La première chose qui frappe dans la répartition des classes de la population russe, c’est la proportion ou mieux la disproportion de leur force numérique, et en particulier la disproportion du nombre des habitans des villes et des habitans des campagnes. Cette dernière rubrique comprend à elle seule l’immense majorité des sujets russes. Dans la Russie d’Europe, sans le royaume de Pologne et le Caucase, les statistiques donnent pour la classe rurale (selskiie obytately), en y comprenant les Cosaques, le chiffre d’environ 55 millions d’habitans ; pour les classes proprement urbaines, marchands, bourgeois, artisans des villes de toute sorte, les mêmes documens offrent un chiffre inférieur à 6 millions[1]. Ces évaluations laissent en dehors la noblesse et le clergé, la première comptant dans ses deux subdivisions de 800,000 à 900,000 âmes, le second environ 600,000, le clergé habitant en majorité les campagnes, tandis que la noblesse se partage entre elles et les villes.
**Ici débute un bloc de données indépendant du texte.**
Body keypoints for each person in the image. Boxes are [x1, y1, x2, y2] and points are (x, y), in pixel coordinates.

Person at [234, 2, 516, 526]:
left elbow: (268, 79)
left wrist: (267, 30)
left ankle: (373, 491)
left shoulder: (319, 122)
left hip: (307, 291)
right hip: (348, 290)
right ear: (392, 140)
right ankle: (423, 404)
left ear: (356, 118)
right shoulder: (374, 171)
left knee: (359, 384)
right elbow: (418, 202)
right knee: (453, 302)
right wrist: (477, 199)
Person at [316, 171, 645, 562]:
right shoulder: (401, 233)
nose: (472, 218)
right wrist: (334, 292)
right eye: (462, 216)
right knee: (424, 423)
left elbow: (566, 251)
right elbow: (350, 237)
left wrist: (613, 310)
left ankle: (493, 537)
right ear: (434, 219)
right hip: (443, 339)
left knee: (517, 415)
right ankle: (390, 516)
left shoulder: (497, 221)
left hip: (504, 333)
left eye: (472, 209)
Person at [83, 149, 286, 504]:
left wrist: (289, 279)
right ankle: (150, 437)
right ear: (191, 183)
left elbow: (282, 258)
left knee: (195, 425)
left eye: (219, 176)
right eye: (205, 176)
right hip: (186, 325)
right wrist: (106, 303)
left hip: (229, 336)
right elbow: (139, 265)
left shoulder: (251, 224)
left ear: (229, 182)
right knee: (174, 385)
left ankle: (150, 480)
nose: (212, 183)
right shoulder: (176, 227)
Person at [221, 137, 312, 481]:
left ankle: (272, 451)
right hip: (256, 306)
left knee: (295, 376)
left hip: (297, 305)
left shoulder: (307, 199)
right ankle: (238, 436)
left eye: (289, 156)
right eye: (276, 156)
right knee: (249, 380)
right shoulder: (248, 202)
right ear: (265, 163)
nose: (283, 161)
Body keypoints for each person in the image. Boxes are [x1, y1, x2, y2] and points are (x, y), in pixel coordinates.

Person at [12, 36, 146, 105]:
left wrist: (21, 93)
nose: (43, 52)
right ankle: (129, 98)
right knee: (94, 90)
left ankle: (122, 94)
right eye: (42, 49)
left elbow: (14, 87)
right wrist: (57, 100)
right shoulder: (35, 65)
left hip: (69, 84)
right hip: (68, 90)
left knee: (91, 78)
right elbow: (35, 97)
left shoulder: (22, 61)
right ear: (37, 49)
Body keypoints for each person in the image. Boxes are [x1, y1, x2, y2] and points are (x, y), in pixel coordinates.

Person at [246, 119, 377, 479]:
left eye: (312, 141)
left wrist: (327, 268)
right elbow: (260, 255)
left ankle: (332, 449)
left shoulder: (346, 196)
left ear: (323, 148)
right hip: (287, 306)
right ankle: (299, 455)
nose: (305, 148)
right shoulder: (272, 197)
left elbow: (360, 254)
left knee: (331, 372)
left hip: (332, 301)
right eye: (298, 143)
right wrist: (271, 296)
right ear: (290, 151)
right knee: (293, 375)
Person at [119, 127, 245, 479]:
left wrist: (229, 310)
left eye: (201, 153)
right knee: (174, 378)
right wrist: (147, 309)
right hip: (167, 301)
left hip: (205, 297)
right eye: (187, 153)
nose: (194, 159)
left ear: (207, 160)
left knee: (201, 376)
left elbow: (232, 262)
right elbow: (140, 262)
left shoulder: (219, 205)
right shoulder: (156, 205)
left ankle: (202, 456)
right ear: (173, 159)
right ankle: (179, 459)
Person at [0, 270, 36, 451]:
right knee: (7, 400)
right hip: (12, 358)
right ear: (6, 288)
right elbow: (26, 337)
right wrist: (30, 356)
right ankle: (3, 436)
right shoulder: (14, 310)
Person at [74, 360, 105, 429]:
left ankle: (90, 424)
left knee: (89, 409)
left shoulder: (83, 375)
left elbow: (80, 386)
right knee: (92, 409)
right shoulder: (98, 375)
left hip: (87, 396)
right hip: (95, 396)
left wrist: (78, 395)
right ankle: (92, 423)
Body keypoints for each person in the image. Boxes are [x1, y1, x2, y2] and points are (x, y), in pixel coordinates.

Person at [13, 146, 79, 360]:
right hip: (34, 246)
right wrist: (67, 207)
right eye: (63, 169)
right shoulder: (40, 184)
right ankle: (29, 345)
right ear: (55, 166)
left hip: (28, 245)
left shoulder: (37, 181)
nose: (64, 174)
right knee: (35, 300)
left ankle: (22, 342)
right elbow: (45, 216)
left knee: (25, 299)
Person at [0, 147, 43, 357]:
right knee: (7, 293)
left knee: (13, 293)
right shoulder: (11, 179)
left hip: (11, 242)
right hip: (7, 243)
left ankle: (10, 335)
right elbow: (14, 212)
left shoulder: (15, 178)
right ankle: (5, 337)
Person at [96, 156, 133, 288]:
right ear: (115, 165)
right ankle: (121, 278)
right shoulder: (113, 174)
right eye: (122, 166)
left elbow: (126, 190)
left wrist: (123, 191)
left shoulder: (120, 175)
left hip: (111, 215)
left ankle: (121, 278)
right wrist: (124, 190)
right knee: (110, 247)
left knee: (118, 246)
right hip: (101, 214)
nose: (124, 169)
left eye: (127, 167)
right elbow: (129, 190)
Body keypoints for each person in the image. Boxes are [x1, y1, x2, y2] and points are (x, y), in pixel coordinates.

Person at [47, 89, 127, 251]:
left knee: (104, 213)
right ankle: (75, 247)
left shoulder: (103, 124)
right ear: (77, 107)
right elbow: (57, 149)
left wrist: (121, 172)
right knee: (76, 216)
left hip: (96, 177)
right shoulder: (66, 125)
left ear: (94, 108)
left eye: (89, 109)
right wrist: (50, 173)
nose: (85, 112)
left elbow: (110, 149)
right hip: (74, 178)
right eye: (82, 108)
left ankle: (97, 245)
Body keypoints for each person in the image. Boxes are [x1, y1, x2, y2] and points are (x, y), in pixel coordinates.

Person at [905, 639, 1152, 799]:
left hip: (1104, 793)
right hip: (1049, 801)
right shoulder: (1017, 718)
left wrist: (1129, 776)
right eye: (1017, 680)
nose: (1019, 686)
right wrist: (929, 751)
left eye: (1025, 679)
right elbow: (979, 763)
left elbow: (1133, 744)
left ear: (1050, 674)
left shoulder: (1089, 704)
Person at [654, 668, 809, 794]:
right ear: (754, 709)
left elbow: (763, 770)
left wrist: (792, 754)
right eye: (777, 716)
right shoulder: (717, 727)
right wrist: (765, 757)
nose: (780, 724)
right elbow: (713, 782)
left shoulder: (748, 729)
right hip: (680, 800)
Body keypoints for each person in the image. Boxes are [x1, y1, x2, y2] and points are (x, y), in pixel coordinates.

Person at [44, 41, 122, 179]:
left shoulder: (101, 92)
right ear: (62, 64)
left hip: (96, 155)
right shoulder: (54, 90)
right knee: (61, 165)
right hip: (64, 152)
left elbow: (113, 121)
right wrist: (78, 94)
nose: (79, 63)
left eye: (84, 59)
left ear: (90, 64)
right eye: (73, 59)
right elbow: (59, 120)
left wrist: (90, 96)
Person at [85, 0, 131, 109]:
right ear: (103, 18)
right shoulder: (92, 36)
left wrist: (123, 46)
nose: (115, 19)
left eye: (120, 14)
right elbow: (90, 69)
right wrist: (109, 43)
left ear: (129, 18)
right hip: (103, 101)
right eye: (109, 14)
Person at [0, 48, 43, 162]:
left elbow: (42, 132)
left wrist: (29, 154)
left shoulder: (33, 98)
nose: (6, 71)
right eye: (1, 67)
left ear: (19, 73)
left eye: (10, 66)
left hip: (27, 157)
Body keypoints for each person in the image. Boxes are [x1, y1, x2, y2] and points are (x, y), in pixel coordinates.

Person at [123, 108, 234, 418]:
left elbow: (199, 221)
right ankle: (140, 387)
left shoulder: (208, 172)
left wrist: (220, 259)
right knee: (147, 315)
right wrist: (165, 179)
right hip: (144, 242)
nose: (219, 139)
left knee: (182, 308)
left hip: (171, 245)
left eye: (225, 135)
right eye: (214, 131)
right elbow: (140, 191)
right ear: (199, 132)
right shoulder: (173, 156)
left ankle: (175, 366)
Cinquante-cinq millions de paysans contre cinq ou six millions de bourgeois, de citadins de toute sorte, c’est là un fait considérable, un fait d’une importance capitale pour l’état social, l’état économique, l’état politique de la Russie.

L’importance de cette disproportion entre les deux principaux éléments de la population apparaît encore mieux, si l’on se rend compte de ce qui porte le titre de ville dans les statistiques russes. Ce n’est pas uniquement par leur rareté, leur dispersion sur un vaste territoire ou la faiblesse relative de leur population que les

  1. Les statistiques russes, et en particulier le Statistitcheskii Vrémennik, donnent à cet égard un double dénombrement en des tableaux séparés. La population s’y trouve à la fois répartie par classe, selon la qualité personnelle des habitans, et par localités, par villes ou districts ruraux, selon le domicile ou la résidence réelle des mêmes personnes. Ces derniers tableaux, s’appliquant à toute la population y compris la noblesse et le clergé, offrent naturellement pour les villes comme pour les campagnes un chiffre plus élevé. Le recensement de 1867 donnait ainsi pour la population rurale plus de 57 millions d’âmes, et pour la population urbaine 6,540,000. La comparaison des tables des deux modes de dénombrement montre que dans le second l’augmentation de la population des villes est en grande partie produite par le séjour des paysans qui y sont en résidence temporaire, et qui presque partout sont un des élémens importans de la population urbaine.